Physical property evaluation 2
The refractive index and Abbe number of the polyurethane sheets (thickness 2 mm) obtained in Examples 3 and 7 and Comparative Examples 1, 2 and 6 were measured by the following methods. The results are shown in Table 3.
<Refractive index and Abbe number>
Using a refractometer (manufactured by ATAGO, model: Abbe refractometer 1 _T ), a test piece of a polyurethane sheet of 10 mm × 20 mm × 2 mm manufactured by injection molding is used for the refractive index and Abbe number (JIS K7105 (light source: Incandescent lamp)).

Claims (9)

A polyurethane elastomer obtained by reacting at least a polyisocyanate, a high molecular weight polyol, and a chain extender,
The polyisocyanate contains 1,4-bis (isocyanatomethyl) cyclohexane;
The high molecular weight polyol is polytetramethylene ether glycol;
The chain extender contains a branched low molecular weight diol having 1 to 6 carbon atoms in the branched chain in a proportion of 5 to 45 mol% with respect to the total number of moles of the chain extender,
The polyurethane elastomer, wherein an equivalent ratio of an isocyanate group of the polyisocyanate to a hydroxyl group of the high molecular weight polyol is 2 to 6.   2. The polyurethane elastomer according to claim 1, wherein the parallel light transmittance is 90% or more.   The polyurethane elastomer according to claim 1 or 2, wherein the softening temperature is 130 ° C or higher.   The polyurethane elastomer according to any one of claims 1 to 3, wherein the branched low molecular weight diol has 1 to 5 carbon atoms in the branched chain.   The branched low molecular weight diol is 1,3-butanediol, 2-methyl-1,3-propanediol, neopentyl glycol, 2-methyl-1,5-pentanediol, 3-methyl-1,5-pentane.

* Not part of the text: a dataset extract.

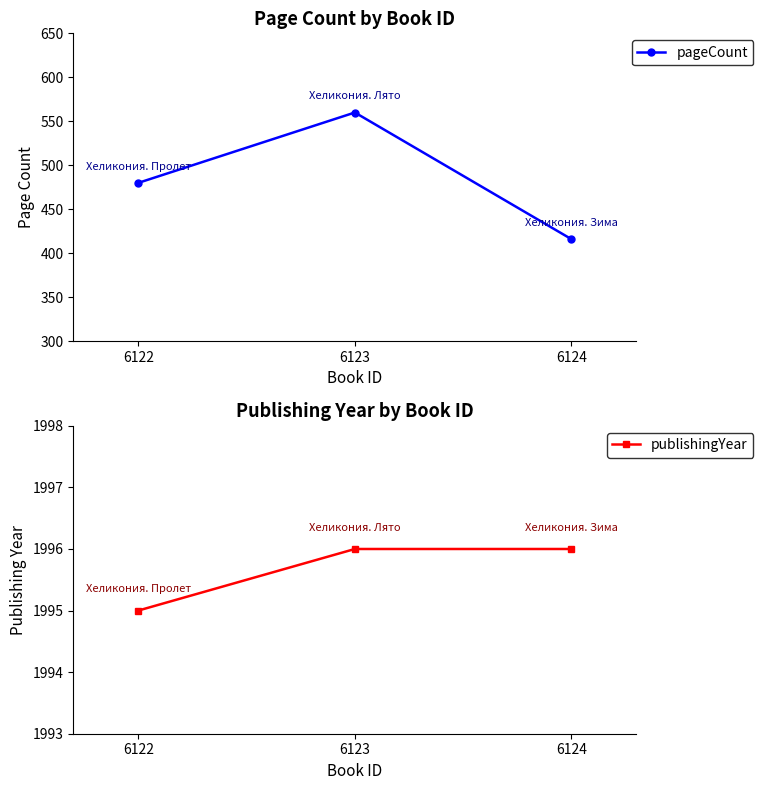

What is the value of the publishingYear point at the 1st from the left?

1995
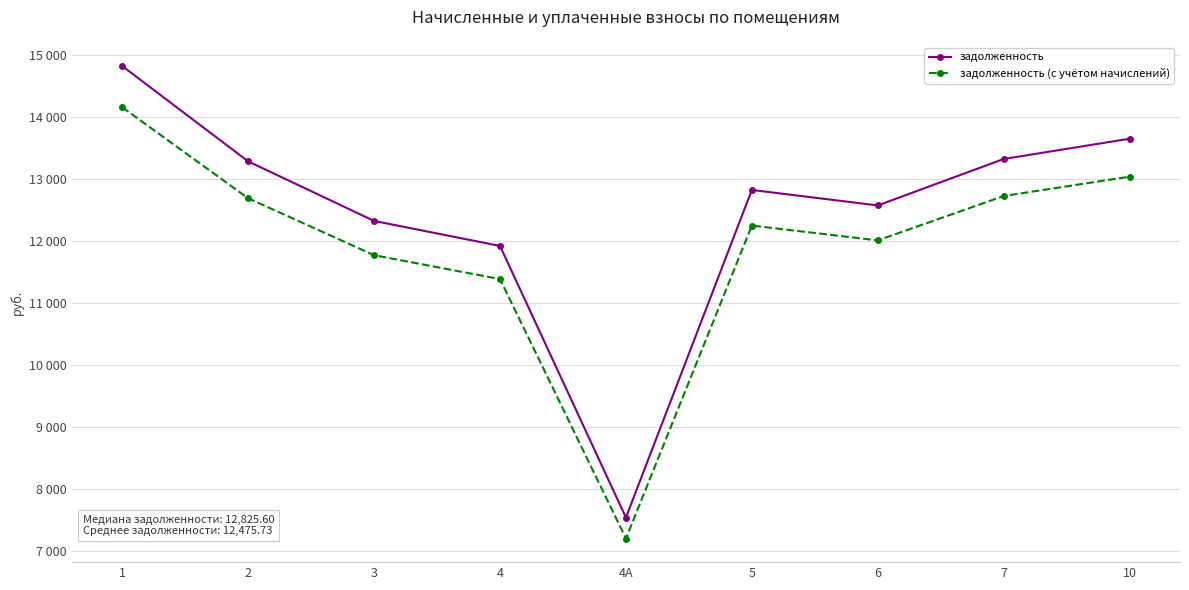

What are all the series names shown in the legend?

задолженность, задолженность (с учётом начислений)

The polyurethane elastomer according to any one of claims 1 to 4, wherein the polyurethane elastomer is at least one selected from the group consisting of diol and 2,4-diethyl-1,5-pentanediol.   The polyurethane elastomer according to any one of claims 1 to 5, comprising an anthraquinone-based bluing agent in a proportion of 0.1 to 5 ppm.   A molded article, wherein the polyurethane elastomer according to claim 1 is used.   The molded article according to claim 7, which is molded as a light guide film.   The molded article according to claim 7, wherein the molded article is molded as a light guide sheet.